Non, créer, c'est d'abord pour moi que j'entends le faire. Tout d'abord un dialogue avec le papier, comme on se parle dans le miroir. Me sentir. Me trouver. Attendre cet instant électrique où tout s'aligne et prend place d'un seul coup. Persévérer, gratter de mes ongles jusqu'au sang: jusqu'à ce que ça vive; ajouter ou retirer des couches sans relâche, me garder du convenu, me battre jusqu'à l'exaspération parfois, salvatrice entre toutes.

Puis, cette parole inscrite dans le papier, aller à la rencontre de l'autre, mu par des vagues semblables aux miennes.



8.10.10

Ecrits à l'œuvre #7

Créer pour qui, pour quoi?

Créer pour soi, c'est un monologue. Une manière de parole in petto. Un grommellement, un borborygme. Comme on râle, on bougonne, on fredonne ou on s'emporte. Il n'y a pas de destinataire. C'est un circuit fermé, du cerveau à la main, de la main aux yeux, et ainsi de suite. Une eau sans cesse recyclée. Il n'y a pas d'apport extérieur non plus, pas d'eau fraîche au moulin, pas de poissons attirés par les tourbillons de l'oxygène, pas de barrage, pas de saut, pas de lac. Personne qui s'y baigne non plus, personne pour trouver l'eau douce ou trop fraîche. Pas d'échange. 
On ne crée du neuf que s'il y a adresse, alors le borborygme peut se hisser au stade de parole.






4.10.10

Ecrits à l'œuvre #6

Je me méfie comme de la peste de l'esthétique: le beau, le caractère, l'écriture, le su, le vu et le connu, bien que j'y succombe lorsque je baisse la garde...

Comme un édredon douillet, ils me prémunissent de l'esthesis, du sentir, qui seul me permet d'accéder à un geste chargé de sens.

Lorsque j'accepte de sentir pleinement, la pulsion motrice est générée de l'intérieur au lieu d'être guidée par ma mémoire, sans autre intervention de l'oeil que celle de placer ma main au bon endroit. Ainsi la trace parle.



29.9.10

Ecrits à l'œuvre #5

Dans le domaine de l'art comme dans celui de la nature, la forme n'a d'intérêt que si elle remplit une fonction.


La nature ne s'amuse pas à faire des arbres des fleurs et des machins jolis, non!
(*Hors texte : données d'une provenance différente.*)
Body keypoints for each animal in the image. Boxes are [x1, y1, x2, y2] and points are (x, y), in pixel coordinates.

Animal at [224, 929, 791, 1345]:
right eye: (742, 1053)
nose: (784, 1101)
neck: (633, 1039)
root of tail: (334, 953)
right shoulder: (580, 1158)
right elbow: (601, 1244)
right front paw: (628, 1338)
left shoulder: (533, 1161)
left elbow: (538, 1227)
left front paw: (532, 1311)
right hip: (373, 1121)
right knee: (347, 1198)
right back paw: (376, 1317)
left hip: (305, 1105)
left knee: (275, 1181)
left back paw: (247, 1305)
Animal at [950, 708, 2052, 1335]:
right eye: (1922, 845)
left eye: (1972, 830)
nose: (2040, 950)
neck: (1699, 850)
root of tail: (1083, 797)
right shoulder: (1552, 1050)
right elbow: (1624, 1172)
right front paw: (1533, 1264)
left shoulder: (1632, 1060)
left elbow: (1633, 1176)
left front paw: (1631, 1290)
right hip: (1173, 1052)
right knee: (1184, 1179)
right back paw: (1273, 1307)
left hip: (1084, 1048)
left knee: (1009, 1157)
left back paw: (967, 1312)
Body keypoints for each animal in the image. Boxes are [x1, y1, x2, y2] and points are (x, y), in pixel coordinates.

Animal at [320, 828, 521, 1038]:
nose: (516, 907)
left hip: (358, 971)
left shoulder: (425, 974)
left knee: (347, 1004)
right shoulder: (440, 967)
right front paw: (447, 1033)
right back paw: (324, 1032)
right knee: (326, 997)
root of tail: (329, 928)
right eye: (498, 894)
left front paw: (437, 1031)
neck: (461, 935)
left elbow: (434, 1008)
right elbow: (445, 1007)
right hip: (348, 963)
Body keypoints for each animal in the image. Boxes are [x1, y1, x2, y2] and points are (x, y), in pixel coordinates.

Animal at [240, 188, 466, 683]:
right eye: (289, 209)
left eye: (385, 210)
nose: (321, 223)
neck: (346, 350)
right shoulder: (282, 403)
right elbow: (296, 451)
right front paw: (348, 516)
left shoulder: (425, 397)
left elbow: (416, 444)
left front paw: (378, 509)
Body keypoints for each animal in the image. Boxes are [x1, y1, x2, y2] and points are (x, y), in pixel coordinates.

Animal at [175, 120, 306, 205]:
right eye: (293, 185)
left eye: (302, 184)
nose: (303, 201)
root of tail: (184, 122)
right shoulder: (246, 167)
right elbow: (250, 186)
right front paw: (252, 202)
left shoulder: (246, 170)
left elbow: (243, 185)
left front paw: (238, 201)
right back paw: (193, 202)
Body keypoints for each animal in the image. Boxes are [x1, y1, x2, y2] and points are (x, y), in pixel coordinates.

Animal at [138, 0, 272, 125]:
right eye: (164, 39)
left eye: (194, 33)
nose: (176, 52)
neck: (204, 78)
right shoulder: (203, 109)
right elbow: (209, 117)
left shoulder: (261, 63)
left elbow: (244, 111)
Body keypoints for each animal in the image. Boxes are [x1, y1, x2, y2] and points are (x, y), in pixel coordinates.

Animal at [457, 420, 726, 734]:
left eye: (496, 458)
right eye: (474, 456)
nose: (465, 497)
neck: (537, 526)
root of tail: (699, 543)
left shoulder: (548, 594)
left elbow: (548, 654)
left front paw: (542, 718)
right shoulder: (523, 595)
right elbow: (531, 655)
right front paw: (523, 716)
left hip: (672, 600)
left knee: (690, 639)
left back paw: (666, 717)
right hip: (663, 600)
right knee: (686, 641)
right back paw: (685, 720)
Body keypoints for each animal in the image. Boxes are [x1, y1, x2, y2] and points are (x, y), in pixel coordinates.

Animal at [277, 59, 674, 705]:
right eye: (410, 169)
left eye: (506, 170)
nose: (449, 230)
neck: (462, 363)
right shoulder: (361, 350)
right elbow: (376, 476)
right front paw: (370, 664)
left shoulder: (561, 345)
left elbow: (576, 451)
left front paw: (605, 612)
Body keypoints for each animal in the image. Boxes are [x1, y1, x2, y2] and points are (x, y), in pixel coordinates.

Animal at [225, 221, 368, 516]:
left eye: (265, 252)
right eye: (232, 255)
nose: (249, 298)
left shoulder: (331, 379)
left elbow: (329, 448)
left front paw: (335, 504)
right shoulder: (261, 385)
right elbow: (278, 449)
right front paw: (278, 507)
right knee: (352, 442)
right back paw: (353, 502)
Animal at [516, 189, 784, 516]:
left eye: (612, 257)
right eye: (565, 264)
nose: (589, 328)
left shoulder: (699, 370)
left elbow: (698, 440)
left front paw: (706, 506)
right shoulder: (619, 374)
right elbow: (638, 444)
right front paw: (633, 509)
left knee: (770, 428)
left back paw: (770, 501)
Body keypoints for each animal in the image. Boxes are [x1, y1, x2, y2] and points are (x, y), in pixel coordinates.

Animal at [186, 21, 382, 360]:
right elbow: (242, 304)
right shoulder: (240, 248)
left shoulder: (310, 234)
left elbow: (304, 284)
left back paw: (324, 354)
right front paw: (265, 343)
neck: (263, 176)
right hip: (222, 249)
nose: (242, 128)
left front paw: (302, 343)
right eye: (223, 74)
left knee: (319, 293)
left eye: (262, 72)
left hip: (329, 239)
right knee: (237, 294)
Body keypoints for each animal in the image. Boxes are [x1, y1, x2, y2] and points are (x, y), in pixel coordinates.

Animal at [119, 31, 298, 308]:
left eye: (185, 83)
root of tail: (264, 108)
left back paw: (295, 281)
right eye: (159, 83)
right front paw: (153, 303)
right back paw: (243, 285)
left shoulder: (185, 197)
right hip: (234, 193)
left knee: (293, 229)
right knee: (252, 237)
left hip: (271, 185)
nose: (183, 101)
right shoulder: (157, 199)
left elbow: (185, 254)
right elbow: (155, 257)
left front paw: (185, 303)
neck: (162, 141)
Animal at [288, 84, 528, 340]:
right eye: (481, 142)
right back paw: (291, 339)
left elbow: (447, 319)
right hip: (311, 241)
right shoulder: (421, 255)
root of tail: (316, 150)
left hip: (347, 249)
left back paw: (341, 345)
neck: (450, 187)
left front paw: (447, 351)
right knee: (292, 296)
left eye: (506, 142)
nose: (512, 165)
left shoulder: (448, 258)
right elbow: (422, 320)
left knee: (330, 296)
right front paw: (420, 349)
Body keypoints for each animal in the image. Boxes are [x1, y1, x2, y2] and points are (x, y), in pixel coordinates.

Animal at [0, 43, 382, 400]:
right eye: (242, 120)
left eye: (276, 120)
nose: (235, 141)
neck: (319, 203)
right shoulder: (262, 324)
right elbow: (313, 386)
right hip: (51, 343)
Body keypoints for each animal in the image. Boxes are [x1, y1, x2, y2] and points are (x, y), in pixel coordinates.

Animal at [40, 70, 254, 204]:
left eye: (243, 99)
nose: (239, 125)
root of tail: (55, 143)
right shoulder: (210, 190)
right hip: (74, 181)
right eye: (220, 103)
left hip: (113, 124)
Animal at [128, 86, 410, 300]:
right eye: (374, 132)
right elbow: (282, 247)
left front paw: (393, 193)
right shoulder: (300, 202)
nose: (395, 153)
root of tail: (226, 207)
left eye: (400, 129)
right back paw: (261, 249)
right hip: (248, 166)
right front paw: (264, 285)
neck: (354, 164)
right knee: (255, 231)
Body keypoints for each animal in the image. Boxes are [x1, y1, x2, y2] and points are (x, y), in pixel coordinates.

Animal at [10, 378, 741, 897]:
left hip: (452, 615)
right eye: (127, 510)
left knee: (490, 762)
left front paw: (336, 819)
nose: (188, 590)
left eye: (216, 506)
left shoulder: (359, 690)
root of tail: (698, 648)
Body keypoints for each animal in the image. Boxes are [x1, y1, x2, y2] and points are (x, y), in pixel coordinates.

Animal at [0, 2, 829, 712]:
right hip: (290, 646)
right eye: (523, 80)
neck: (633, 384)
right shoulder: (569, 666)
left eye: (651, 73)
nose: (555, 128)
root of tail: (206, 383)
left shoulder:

Elle ne fait pas œuvre, la nature, ni du beau, ni même de l'utile. Elle fait ce qui est nécessaire, de la manière la plus économique possible, un économique prenant en compte la globalité des interactions.


Il faut croire que c'est justement le plus économique qui est le plus généreux et le plus beau.


Je ne prétends rien de l'éventuelle beauté de la peinture que je publie ci-dessous. C'est une de celles qui m'a paru répondre à cette nécessité intérieure lorsque je l'ai réalisée.


25.9.10

Ecrits à l'œuvre #4

Contrairement au discours, la parole et la création ont l'avantage de ne pas transporter avec elles tout un cortège de représentations pré-établies. La difficulté est justement de ne pas parler avec des mots usagés.



22.9.10

Ecrits à l'œuvre #3

Lorsqu'il y a intention de produire un effet sur le spectateur, il y a manipulation. Lorsque la manipulation est cachée, nommée autrement, Art par exemple, ou Communication, il y a mensonge. Lorsque le mensonge est tu, eh bien, nous nous y habituons: pire, nous y participons.


19.9.10

Ecrits à l'œuvre #2

Lorsque je veux, rien ne va. 

Il n'y a que lorsque je suis en mesure de m'oublier que l'éventualité d'un reflet juste puisse se faire jour.


16.9.10

Ecrits à l'œuvre #1

Lorsque ma peinture est achevée, lorsque c'est «ça», lorsqu'elle est alignée avec ce que je ressens, c'est une satisfaction - parfois un soulagement aussi.

Je pose alors mes outils et regarde ma peinture: c'est une peau morte, une mue. Elle est la trace que j'ai réussi à rendre fidèle d'un instant, mais d'un instant passé. Elle a cessé de vivre.